= AVAILABLE RECORDS =
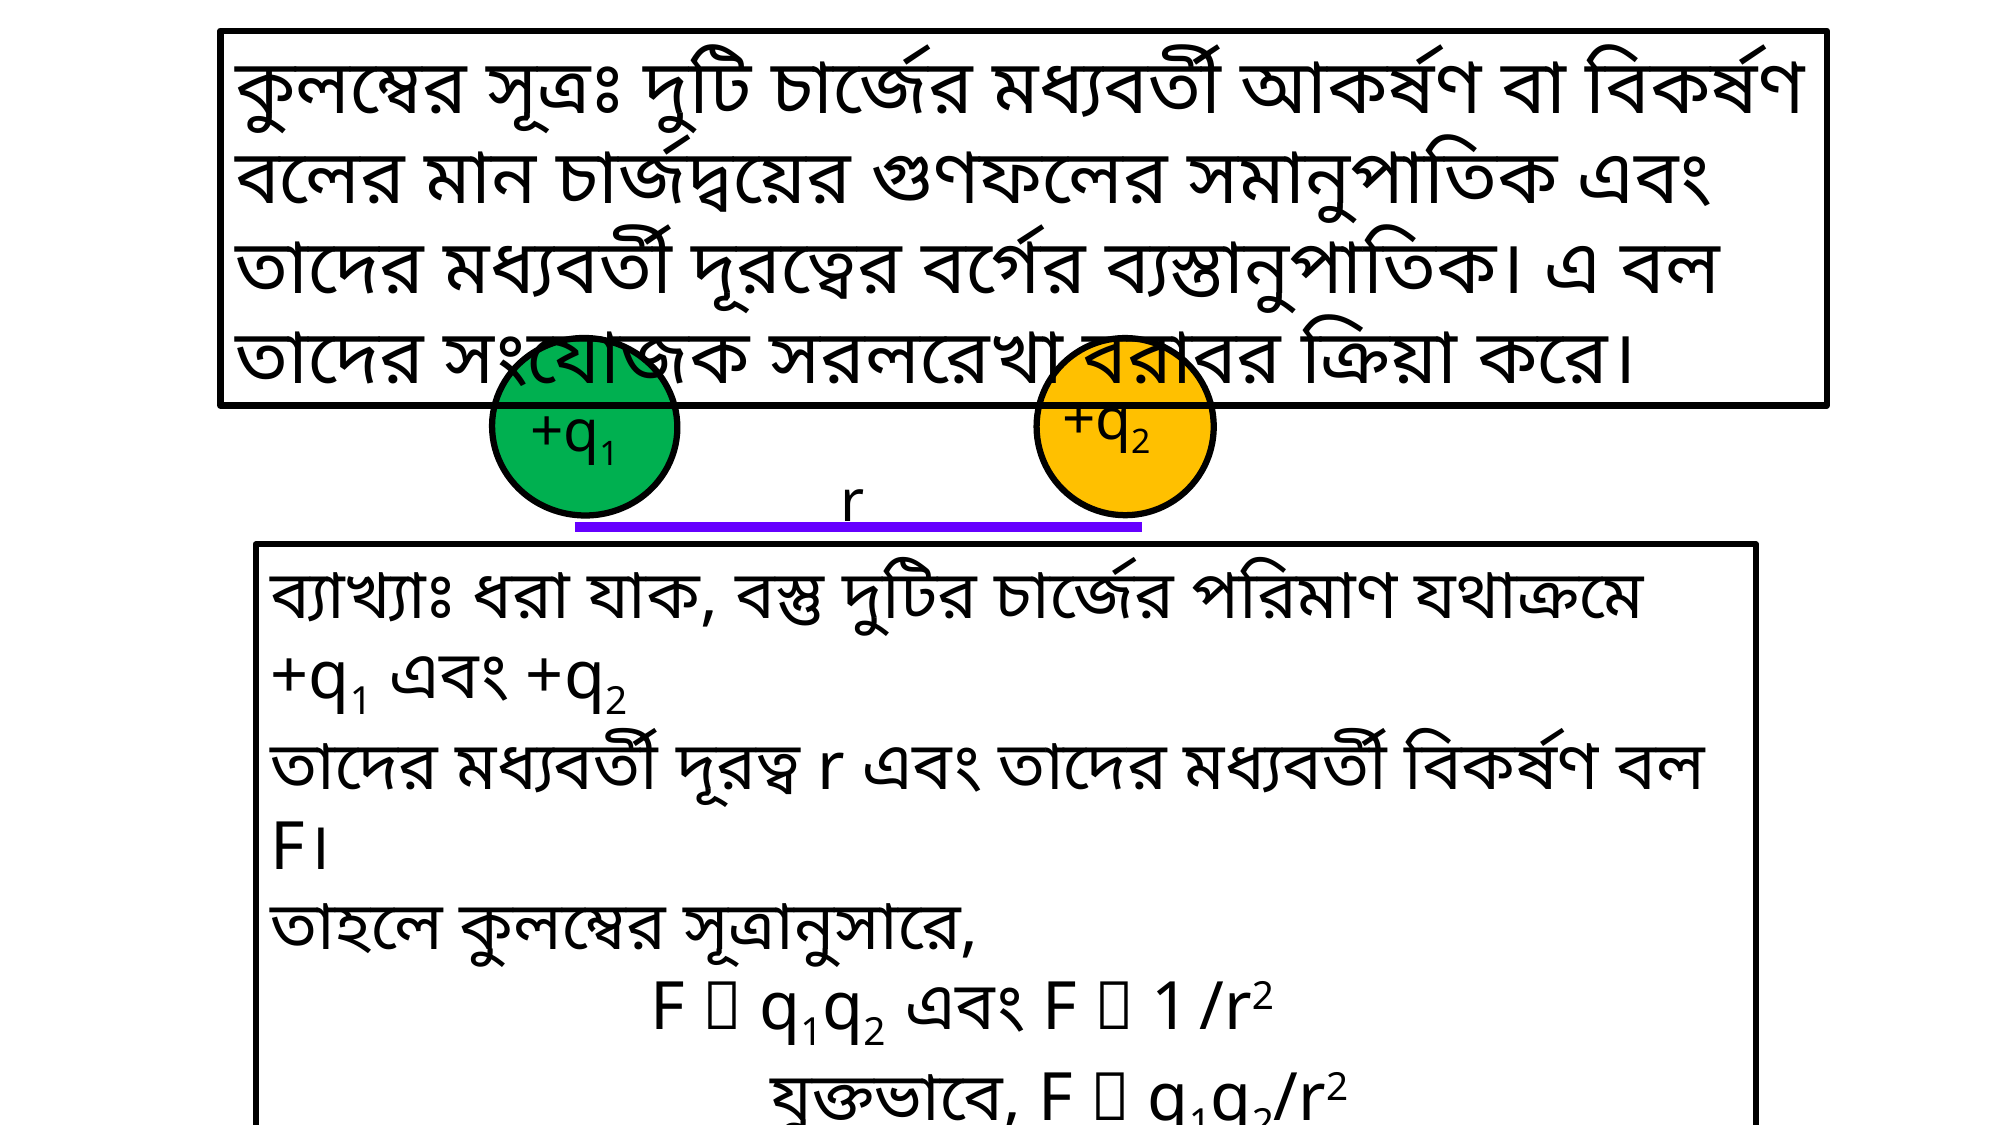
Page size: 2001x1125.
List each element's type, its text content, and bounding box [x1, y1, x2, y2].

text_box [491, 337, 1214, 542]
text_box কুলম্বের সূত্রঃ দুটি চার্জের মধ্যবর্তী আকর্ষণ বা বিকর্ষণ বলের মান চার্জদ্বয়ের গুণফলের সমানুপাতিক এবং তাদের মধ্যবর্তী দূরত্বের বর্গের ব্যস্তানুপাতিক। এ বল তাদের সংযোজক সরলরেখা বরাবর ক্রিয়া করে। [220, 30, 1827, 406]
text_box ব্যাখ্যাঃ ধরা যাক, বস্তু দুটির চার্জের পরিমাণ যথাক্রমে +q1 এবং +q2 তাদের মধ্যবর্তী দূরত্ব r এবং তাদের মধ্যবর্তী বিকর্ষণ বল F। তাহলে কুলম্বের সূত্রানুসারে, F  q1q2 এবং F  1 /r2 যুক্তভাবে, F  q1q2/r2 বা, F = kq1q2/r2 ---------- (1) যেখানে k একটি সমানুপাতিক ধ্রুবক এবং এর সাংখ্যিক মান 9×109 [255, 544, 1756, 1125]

==

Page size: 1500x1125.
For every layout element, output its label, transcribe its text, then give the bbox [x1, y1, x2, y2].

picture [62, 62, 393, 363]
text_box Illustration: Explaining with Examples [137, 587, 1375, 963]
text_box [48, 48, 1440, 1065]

* * *

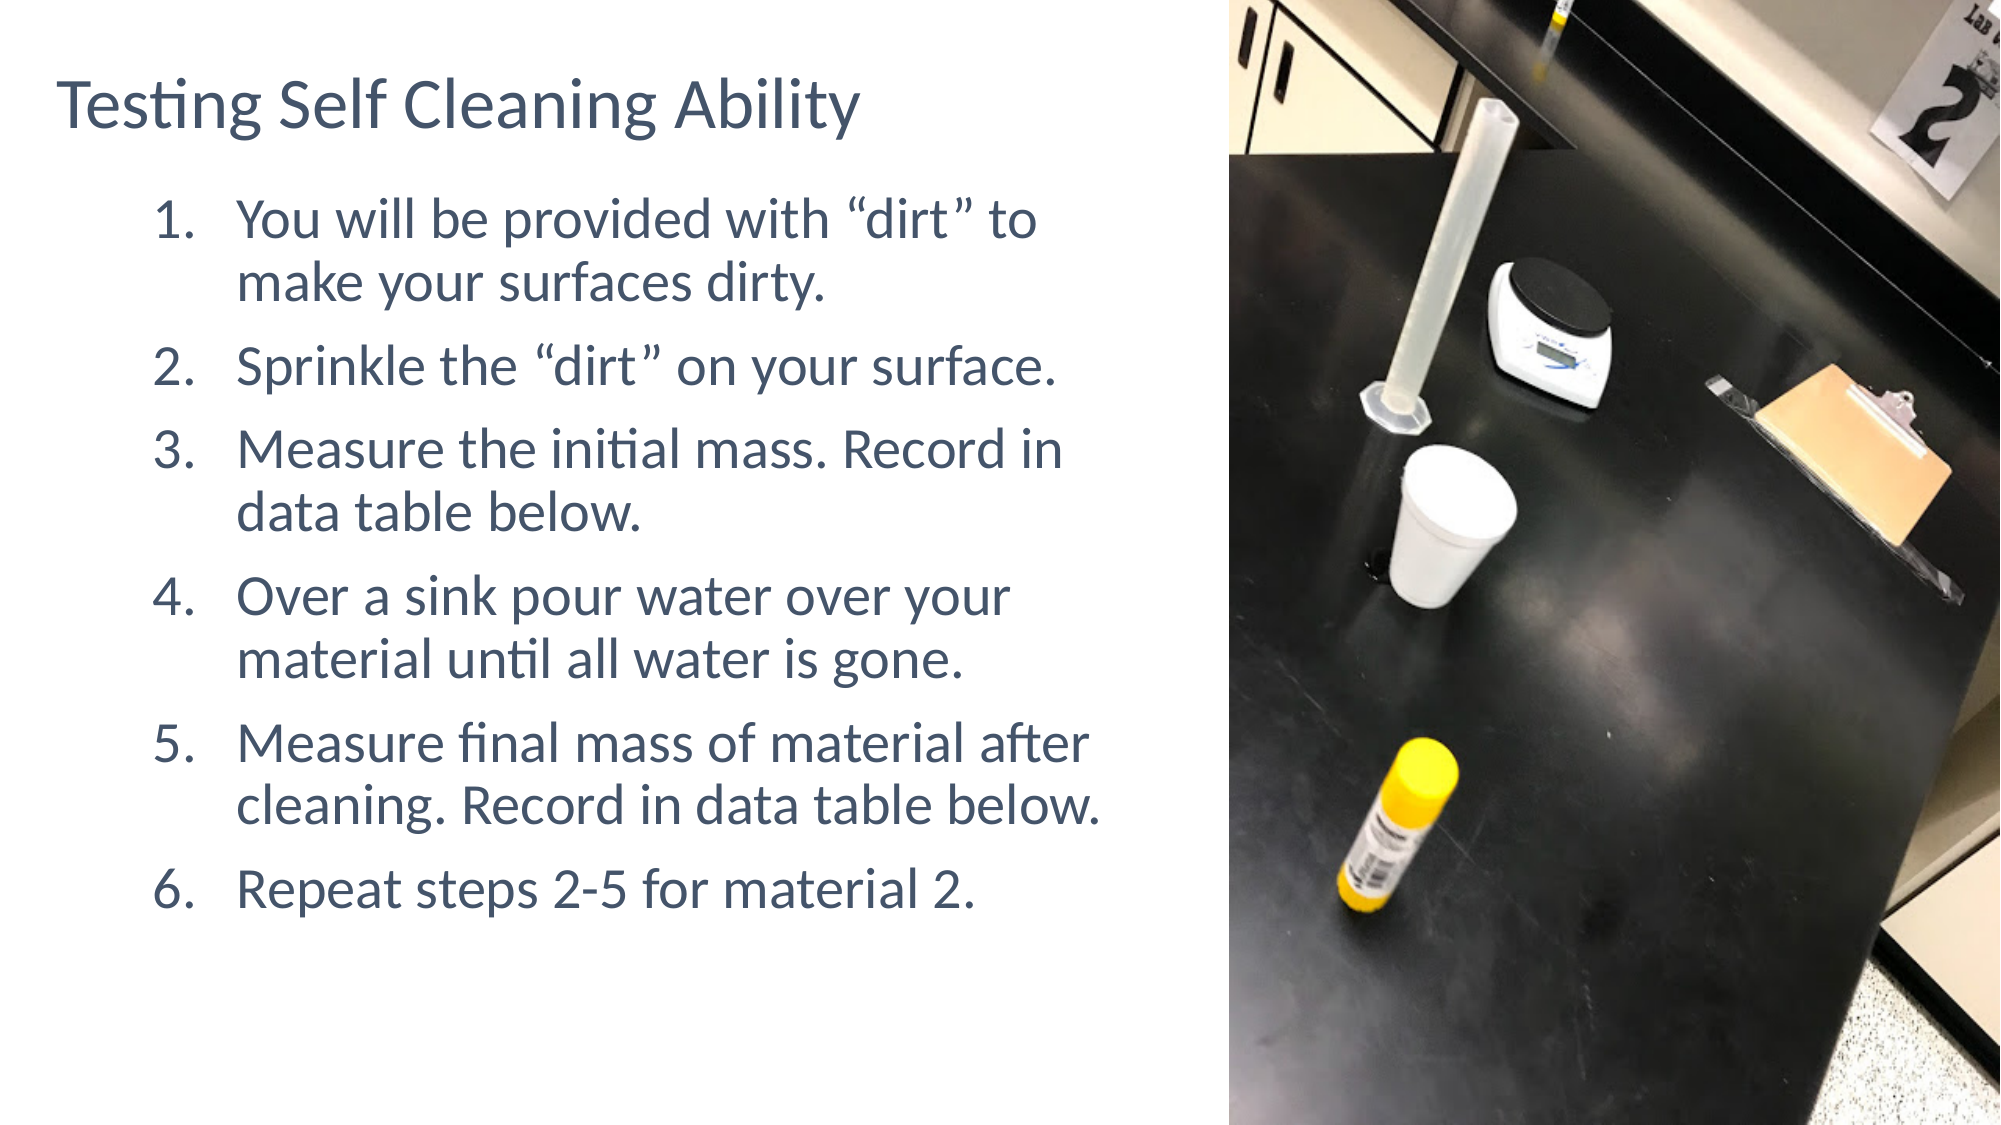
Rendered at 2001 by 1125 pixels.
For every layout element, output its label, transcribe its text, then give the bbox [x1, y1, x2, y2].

= INSTRUCTIONS FOR THE TASK =
Look through the listing and return each line containing the word "Page".

= TASK SOLUTION =
Page size: 2001x1125.
Page size: 1500x1125.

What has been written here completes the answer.